The reason for this is unclear; a possible explanation is that during ball milling other nacre proteins get degraded, maybe due to lower temperature stability.
By cocrystallization of calcium carbonate with native perlucin, crystals characterized by a stepped morphology due to the nucleation of new layers were obtained. All newly nucleated crystal faces presented a parallel orientation to the faces beneath.
This result was in accordance with previous investigations that showed that perlucin is able to nucleate flat mineral layers on a calcite surface [Treccani et al., 2003; Blank et al., 2003].
5.1.3 Perlinhibin
It could been shown that perlinhibin, a small water-soluble protein, is an inhibitor calcium carbonate crystal growth. When incubated on a calcite surface with a supersaturated calcium carbonate solution perlinibin adheres to mineral step edges and inhibits the growth of new mineral at the binding site. Further more it could be shown that perlinhibin has the capability to induce aragonite formation. The complementary ability of perlinhibin to suppress the growth of calcite and induce the formation of aragonite suggests that this small protein is maybe involved in the highly controlled polymorph regulation.
5.1.4 Poly-γ-methyl-L-glutamate
Crystallization of calcium carbonate with poly-γ-methyl-L-glutamate induces the precipitation of flat crystals, with a shape similar to that of natural aragonite platelets.
The crystals precipitated with the vapour diffusion techniques presented a stepped morphology, also found in the crystals precipitated with perlucin at very low concentrations. The common features between the calcium carbonate crystals precipitated in presence of poly-γ-methyl-L-glutamate and perlucin may be an indication of some analogies between the molecular structure of poly-γ-methyl-L -glutamate and perlucin.
Because poly-γ-methyl-L-glutamate seems to interact with calcium carbonate in a way similar to that of nacre proteins, poly-γ-methyl-L-glutamate might provide a valid candidate to model the interactions taking place between native nacre molecules and
atomic scale.
5.2 Perspectives
The intracrystalline proteins in nacre of H. laevigata need further investigation. Each single component has to be isolated and its structure as function as well should be characterized. This may lead to a more precise and detailed understanding of the protein-mineral interactions.
Besides the characterization of intracrystalline proteins, other water-soluble proteins have to be investigated. A wider amount of information about the protein structure may lead to a better understanding of their role in nacre formation. Because the formation of nacre is a result of the cooperative interaction of all its organic molecules and proteins, more information about the interplay – spatial and temporal - of the different organic components has to be obtained.

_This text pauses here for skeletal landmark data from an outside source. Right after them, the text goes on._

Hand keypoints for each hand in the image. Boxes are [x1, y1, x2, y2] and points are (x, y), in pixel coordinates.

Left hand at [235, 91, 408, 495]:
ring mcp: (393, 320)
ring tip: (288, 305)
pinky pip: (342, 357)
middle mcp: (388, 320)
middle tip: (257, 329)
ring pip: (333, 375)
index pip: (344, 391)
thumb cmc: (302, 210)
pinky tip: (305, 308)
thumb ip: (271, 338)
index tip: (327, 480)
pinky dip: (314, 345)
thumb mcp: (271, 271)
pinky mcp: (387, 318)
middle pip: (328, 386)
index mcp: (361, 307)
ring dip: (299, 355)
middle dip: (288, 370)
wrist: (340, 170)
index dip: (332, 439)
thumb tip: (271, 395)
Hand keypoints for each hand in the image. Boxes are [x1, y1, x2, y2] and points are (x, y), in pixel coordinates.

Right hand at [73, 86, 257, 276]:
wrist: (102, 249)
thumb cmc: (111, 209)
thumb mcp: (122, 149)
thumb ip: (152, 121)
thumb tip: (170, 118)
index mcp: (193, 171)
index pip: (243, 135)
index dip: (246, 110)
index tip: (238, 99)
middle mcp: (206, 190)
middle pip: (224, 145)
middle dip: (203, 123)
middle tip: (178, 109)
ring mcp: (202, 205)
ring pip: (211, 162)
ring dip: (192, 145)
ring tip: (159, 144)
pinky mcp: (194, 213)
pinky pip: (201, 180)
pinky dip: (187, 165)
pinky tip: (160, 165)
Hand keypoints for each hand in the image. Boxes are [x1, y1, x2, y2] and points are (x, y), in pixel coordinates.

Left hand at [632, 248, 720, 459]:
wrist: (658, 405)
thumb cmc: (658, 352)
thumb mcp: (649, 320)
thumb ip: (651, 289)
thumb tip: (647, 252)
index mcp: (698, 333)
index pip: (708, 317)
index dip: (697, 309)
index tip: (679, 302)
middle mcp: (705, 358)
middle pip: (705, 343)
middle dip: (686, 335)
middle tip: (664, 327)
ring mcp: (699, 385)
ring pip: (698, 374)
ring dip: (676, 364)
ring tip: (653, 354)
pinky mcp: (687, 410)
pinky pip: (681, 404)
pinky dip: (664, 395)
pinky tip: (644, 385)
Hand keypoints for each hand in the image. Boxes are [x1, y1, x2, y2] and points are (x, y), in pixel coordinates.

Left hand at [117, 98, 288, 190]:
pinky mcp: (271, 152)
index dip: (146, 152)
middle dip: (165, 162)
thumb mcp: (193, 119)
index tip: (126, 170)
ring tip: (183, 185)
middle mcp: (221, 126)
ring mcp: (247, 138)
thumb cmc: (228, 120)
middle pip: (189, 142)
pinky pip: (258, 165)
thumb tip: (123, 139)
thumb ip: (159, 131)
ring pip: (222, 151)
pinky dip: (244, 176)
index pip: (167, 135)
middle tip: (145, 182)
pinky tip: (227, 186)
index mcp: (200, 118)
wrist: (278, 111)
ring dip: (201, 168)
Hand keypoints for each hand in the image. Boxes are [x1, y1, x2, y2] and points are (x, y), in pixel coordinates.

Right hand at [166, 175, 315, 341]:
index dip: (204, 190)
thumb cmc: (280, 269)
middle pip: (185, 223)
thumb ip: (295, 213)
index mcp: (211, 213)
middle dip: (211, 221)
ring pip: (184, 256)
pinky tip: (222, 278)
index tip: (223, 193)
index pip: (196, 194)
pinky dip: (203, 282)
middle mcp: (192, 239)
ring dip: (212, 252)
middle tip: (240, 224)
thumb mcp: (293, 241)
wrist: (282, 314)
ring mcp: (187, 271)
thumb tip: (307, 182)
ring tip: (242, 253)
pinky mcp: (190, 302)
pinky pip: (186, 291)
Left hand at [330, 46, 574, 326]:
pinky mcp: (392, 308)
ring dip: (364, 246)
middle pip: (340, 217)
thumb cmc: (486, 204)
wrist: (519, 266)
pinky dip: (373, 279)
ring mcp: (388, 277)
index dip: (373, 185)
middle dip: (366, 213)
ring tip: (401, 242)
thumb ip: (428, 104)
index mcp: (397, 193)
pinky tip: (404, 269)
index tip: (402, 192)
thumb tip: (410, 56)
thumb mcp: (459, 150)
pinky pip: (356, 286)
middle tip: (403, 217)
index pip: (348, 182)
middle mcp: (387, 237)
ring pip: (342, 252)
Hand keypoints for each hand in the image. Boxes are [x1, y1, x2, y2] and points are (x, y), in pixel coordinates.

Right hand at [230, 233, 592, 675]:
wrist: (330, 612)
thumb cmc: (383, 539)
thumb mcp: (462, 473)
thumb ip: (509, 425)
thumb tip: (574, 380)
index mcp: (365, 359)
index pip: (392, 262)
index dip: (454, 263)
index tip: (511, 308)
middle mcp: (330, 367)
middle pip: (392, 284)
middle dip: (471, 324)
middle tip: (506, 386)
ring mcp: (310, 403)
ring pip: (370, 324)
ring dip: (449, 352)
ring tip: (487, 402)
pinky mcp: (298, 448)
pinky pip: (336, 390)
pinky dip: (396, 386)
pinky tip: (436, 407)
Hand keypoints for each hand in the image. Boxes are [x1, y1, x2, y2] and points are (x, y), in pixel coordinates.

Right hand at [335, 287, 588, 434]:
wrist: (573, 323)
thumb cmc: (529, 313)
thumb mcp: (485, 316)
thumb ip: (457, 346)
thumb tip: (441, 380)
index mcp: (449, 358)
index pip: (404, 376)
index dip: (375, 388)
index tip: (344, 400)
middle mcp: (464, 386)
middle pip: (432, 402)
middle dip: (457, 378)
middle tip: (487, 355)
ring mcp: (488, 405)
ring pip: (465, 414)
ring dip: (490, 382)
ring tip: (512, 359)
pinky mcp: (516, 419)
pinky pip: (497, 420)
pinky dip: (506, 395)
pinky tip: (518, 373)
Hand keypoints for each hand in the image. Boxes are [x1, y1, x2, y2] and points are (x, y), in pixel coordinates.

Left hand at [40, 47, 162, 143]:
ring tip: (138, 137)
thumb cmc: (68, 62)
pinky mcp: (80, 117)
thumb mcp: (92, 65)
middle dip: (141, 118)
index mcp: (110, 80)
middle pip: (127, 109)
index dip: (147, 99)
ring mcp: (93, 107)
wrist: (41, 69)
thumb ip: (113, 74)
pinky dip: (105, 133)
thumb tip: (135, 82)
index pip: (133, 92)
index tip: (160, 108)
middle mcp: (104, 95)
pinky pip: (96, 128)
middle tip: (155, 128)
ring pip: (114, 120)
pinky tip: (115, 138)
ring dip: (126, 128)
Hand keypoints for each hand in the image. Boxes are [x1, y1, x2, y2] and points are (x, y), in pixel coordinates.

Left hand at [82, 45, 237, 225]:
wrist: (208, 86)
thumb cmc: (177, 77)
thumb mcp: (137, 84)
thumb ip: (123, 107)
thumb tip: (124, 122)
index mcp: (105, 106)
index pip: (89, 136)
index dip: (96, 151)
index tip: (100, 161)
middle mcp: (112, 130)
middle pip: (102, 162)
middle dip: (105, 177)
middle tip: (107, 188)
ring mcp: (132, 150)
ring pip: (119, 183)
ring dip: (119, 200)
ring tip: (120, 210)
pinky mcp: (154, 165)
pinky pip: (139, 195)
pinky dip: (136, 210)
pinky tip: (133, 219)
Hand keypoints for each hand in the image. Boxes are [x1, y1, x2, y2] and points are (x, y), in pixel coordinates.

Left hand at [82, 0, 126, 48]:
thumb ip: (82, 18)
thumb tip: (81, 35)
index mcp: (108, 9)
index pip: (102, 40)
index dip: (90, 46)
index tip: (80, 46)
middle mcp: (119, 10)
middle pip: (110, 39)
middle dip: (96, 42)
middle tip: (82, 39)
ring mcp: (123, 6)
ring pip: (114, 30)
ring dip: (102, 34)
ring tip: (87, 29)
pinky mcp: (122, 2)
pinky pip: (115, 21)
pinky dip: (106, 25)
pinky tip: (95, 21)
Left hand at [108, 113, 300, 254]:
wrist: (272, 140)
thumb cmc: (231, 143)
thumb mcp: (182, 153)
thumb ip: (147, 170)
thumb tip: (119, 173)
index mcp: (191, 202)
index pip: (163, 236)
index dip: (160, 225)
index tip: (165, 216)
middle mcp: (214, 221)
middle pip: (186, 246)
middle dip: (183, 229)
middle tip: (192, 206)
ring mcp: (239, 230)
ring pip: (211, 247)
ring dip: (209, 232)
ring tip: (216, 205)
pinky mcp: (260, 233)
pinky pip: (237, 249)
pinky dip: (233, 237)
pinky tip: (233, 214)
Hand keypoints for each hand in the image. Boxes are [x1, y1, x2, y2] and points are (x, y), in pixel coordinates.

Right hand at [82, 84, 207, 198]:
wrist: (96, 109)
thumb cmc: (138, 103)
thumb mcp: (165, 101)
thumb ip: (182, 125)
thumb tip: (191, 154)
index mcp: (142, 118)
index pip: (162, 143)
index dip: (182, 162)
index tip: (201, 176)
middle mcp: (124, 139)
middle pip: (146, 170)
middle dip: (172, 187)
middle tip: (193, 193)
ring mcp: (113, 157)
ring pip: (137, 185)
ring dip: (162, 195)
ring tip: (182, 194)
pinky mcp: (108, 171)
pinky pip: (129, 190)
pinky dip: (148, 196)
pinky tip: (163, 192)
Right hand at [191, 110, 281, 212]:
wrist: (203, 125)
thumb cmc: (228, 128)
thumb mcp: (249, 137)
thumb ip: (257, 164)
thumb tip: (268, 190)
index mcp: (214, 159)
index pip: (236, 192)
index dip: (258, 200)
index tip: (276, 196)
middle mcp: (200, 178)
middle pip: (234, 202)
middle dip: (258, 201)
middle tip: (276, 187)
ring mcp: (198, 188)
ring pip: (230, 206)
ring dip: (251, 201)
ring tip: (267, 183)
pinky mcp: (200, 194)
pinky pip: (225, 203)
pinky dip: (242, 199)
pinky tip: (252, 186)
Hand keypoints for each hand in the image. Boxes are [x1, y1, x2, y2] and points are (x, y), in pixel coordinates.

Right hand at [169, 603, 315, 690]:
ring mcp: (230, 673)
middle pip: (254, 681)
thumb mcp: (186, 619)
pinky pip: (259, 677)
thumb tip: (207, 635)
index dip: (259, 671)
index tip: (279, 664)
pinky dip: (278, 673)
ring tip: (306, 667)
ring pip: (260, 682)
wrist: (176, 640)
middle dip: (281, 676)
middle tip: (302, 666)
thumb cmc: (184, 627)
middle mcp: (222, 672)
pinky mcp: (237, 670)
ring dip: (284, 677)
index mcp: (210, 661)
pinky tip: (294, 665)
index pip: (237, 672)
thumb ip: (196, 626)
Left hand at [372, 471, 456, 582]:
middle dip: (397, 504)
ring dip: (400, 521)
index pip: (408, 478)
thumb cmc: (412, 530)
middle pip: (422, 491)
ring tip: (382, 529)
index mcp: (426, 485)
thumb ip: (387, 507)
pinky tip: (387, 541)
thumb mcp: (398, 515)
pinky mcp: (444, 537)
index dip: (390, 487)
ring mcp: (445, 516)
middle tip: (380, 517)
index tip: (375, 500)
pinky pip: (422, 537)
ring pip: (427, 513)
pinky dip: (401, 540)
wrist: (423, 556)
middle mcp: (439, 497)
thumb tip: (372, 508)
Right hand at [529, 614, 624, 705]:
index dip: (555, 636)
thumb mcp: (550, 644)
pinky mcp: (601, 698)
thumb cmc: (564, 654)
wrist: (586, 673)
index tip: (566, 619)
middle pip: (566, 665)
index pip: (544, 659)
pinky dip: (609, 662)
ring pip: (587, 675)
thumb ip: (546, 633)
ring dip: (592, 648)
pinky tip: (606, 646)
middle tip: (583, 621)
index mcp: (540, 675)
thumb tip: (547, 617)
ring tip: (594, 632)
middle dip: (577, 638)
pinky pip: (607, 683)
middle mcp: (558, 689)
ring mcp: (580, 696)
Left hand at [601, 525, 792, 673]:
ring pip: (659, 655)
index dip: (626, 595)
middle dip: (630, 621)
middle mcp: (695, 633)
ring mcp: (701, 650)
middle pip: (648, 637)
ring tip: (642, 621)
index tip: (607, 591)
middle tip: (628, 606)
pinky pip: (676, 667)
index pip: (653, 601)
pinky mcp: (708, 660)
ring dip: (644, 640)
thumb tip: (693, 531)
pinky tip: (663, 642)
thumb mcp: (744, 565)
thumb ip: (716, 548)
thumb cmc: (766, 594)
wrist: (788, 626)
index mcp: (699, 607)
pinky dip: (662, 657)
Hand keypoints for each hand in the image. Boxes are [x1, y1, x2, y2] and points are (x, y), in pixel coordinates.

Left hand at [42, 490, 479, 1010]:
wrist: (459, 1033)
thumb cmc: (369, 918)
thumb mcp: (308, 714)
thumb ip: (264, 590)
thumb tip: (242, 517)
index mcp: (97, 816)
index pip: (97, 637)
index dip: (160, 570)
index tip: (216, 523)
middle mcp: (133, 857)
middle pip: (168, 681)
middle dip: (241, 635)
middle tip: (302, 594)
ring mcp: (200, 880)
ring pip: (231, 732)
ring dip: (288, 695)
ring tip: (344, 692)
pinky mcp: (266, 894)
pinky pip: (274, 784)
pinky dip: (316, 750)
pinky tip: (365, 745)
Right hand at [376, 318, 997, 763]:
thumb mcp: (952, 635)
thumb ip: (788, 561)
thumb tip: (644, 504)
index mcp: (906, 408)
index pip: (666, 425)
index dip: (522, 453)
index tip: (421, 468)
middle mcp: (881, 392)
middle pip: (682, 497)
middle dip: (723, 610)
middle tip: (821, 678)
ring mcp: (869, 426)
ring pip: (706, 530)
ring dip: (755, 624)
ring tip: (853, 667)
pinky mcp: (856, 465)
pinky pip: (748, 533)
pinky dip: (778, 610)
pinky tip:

In addition to that, the interactions of the soluble organic - matrix components with the insoluble matrix, especially with chitin should be elucidated. This is of special importance because recent investigations from our lab showed that the water-insoluble matrix induces in vitro the formation of stacks of aragonite platelets [Heinemann et al., 2006]. It seems likely that soluble matrix components are partially bound to the water - insoluble chitin matrix during growth of nacre, maybe working as crystallization nucleators when bound to a surface and inhibitors, when dissolved.
Besides the clarification of the processes involved in the nacre formation in vivo, synthetic molecules which template or influence mineral formation in a desired way should be found. This may lead the way to novel composite materials with tuneable properties. On the other side the investigation of such synthetic molecules in calcium carbonate mineralization may also help to understand the principles of biomineralization.